Dave Franz photo postcard/T. Greuter collection

In 1976, the first two orders of SD40-2's equipped with Dynamic Braking - called SD40-2c to distinguish them from MP's typical 40-20 - arrived in the Jenks blue Screaming Eagle paint scheme - numbered in the 3200 series (#3221-3235) after MP's typical SD40-2s. Later they were renumbered to the 6000 series (#6005-6019) as two more orders, one in 1979 and one in 1980 joined the fleet (#6020-6073). 

The MoPac bought these units to meet the requirements of pool power with the UP and DRGW for coal service. Dynamic brakes enhance a locomotives ability to handle the mountain grades with long coal trains.They were assigned to the Coal Service over Tennessee Pass, Colorado on the D&RGW line. The early 6000-series also came with Gyralights and rotary beacons, a definite departure from standard MoPac equipment.

MoPac's Coal-hauling Dash 2's
By Tuch Santucci - MoPac Engineer

I was told the SD40-2C's were planned for service on both the Burlington Northern and the Rio Grande. If you look at them carefully, you will observe three different fuel fillers on each one. The Grande did not use a standard size fuel filler on their units and the MoPac SD40-2C's needed the compatible size to make this work without having to resort to an adapter. The Grande is not alone here either. The Chicago, South Shore and South Bend also uses a different size fuel filler on their fleet of GP38-2's. Some Southern Railway units also had different sized fillers as well.

A few other facts about these units, they were ballasted out heavier than the regular SD40-2's. In fact, one order of them (cannot remember which one now) tipped the scales at 417,400 lbs. All of the SD40-2C's were heavier than the rest of the fleet which made for better riding units. Their heavier weight on drivers also allowed for slightly higher wages as we were compensated for weight on drivers in our pay scale.

The very first order in addition to the nose mounted oscillating light (which made a figure 8 pattern so that the light never raised directly in front of the Engineer's eyes) also included roof mounted beacon lights. Most of them had the revolving type, but at least one of them had the later BN and Milwaukee Road ""bubble gum"" style that did not rotate, but rather used four lamps that flashed in sequence to simulate a rotating effect.

• _SOURCE MATERIAL_:
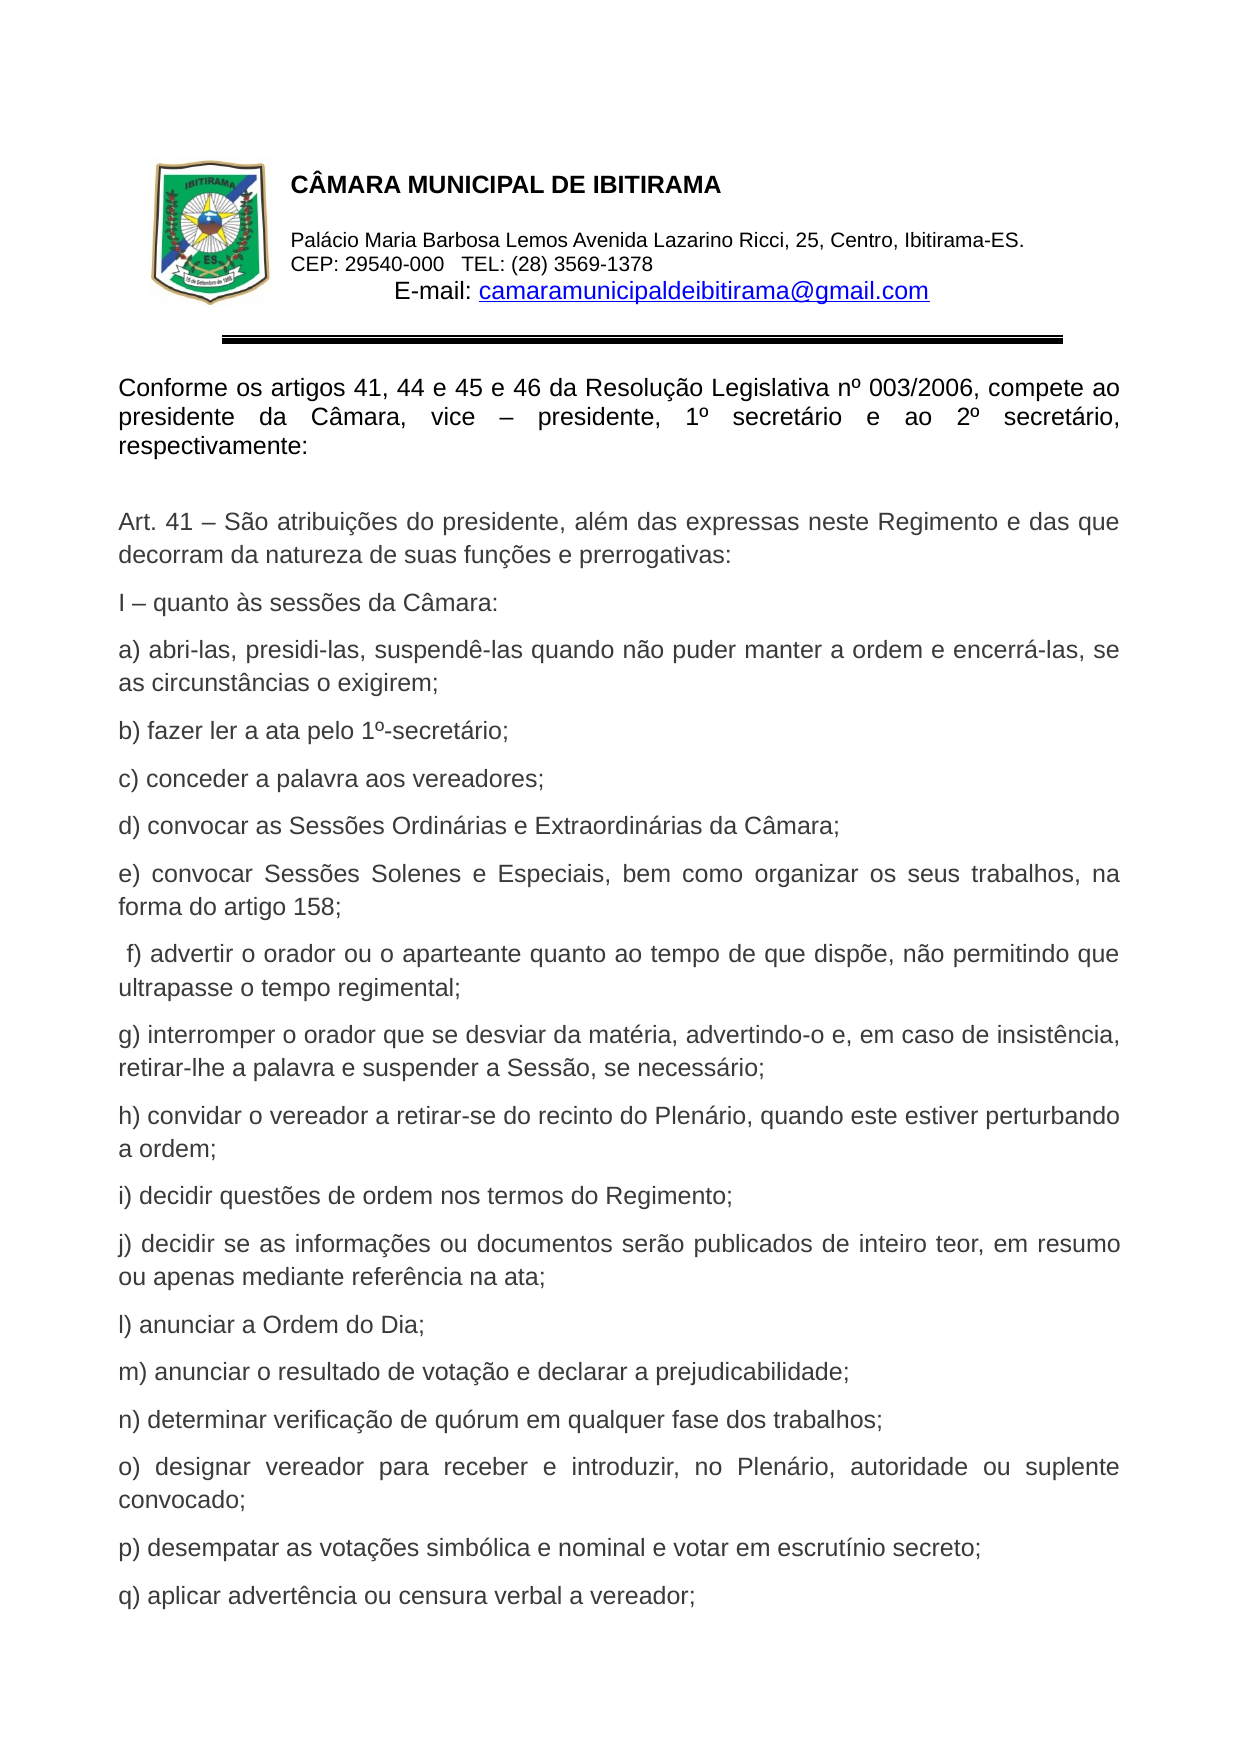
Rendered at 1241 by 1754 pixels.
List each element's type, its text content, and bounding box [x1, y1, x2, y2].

• _EXERCISE DIRECTIONS_:
Quote the passage about the SD40-2C locomotives exactly, starting at "MoPac's Coal-hauling Dash" and ending at "fillers as well.".

• _FINAL RESULT_:
MoPac's Coal-hauling Dash 2's
By Tuch Santucci - MoPac Engineer

I was told the SD40-2C's were planned for service on both the Burlington Northern and the Rio Grande. If you look at them carefully, you will observe three different fuel fillers on each one. The Grande did not use a standard size fuel filler on their units and the MoPac SD40-2C's needed the compatible size to make this work without having to resort to an adapter. The Grande is not alone here either. The Chicago, South Shore and South Bend also uses a different size fuel filler on their fleet of GP38-2's. Some Southern Railway units also had different sized fillers as well.